Pocatello spud confab ends today.

Published on: Jan 23, 2013

As the latest Idaho potato conference comes to a close in Pocatello, growers and other industry representatives are networking about the state's flagship crop.

The 45th Potato Conference, sponsored by the University of Idaho Extension, gathered researchers to probe the disease known as zebra chip. The insect-carried bacteria are the latest threat facing growers in the state.

But he agenda has been wide, report sponsors, covering all phases of production from variety development through planting, harvest and storage.

The 34th Ag Expo, which ran at the same time to offer products and services related to potato production, attracted exhibitors from around the globe.

Potato diseases, like this blight, were probed at this weeks Idaho potato conference in Pocatello.
Potato diseases, like this blight, were probed at this week's Idaho potato conference in Pocatello.

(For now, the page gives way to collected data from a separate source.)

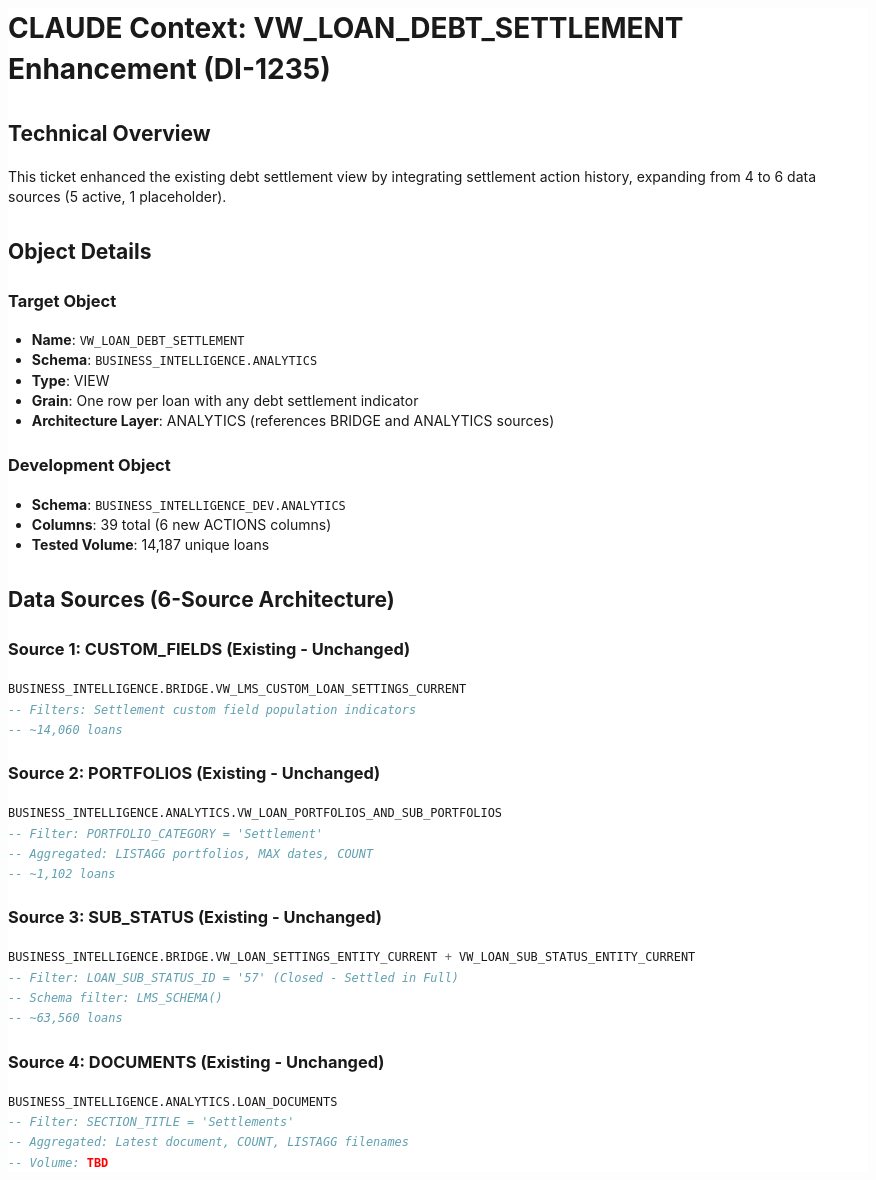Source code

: # CLAUDE Context: VW_LOAN_DEBT_SETTLEMENT Enhancement (DI-1235)

## Technical Overview

This ticket enhanced the existing debt settlement view by integrating settlement action history, expanding from 4 to 6 data sources (5 active, 1 placeholder).

## Object Details

### Target Object
- **Name**: `VW_LOAN_DEBT_SETTLEMENT`
- **Schema**: `BUSINESS_INTELLIGENCE.ANALYTICS`
- **Type**: VIEW
- **Grain**: One row per loan with any debt settlement indicator
- **Architecture Layer**: ANALYTICS (references BRIDGE and ANALYTICS sources)

### Development Object
- **Schema**: `BUSINESS_INTELLIGENCE_DEV.ANALYTICS`
- **Columns**: 39 total (6 new ACTIONS columns)
- **Tested Volume**: 14,187 unique loans

## Data Sources (6-Source Architecture)

### Source 1: CUSTOM_FIELDS (Existing - Unchanged)
```sql
BUSINESS_INTELLIGENCE.BRIDGE.VW_LMS_CUSTOM_LOAN_SETTINGS_CURRENT
-- Filters: Settlement custom field population indicators
-- ~14,060 loans
```

### Source 2: PORTFOLIOS (Existing - Unchanged)
```sql
BUSINESS_INTELLIGENCE.ANALYTICS.VW_LOAN_PORTFOLIOS_AND_SUB_PORTFOLIOS
-- Filter: PORTFOLIO_CATEGORY = 'Settlement'
-- Aggregated: LISTAGG portfolios, MAX dates, COUNT
-- ~1,102 loans
```

### Source 3: SUB_STATUS (Existing - Unchanged)
```sql
BUSINESS_INTELLIGENCE.BRIDGE.VW_LOAN_SETTINGS_ENTITY_CURRENT + VW_LOAN_SUB_STATUS_ENTITY_CURRENT
-- Filter: LOAN_SUB_STATUS_ID = '57' (Closed - Settled in Full)
-- Schema filter: LMS_SCHEMA()
-- ~63,560 loans
```

### Source 4: DOCUMENTS (Existing - Unchanged)
```sql
BUSINESS_INTELLIGENCE.ANALYTICS.LOAN_DOCUMENTS
-- Filter: SECTION_TITLE = 'Settlements'
-- Aggregated: Latest document, COUNT, LISTAGG filenames
-- Volume: TBD
```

Organizers this year added a potato science course as an overview of production, notes Nora Olsen, conference co-chair. Participants attended a presentation about specific aspects or were able to attend nine sessions offered in the course.

"It's in line with what the University of Idaho is all about: education," says Olsen. "The conference highlights the latest and the greatest, but sometimes we have to go back and refresh ourselves on the basics.

Olsen, UI Extension potato storage authority, co-chaired the event with Mike Thornton, Parma Research and Extension Center superintendent.

The course included topics such as seed physiology, soil and fertility management, seed certification, diseases, irrigation, stress physiology, insects, weeds and vine kill.

Zebra chip, carried by tiny cicada-like potato psyllid insects, was covered in detail as the producer delegates were eager to learn the latest about the devastating disease. Updates on research were offered, along with grower reports on psyllid control efforts and pesticide applicator observations.

Neil Gudmestad, a North Dakota State University zebra chip biology authority, and UI ag economists Paul Patterson and Joe Guenthner provided information on control costs and implications of the disease to Idaho producers.

Bacterial ring spot, a threat that flared up last summer in the state's spud crops was also  probed, along with wind erosion, potato markets and the pale cyst  nematode.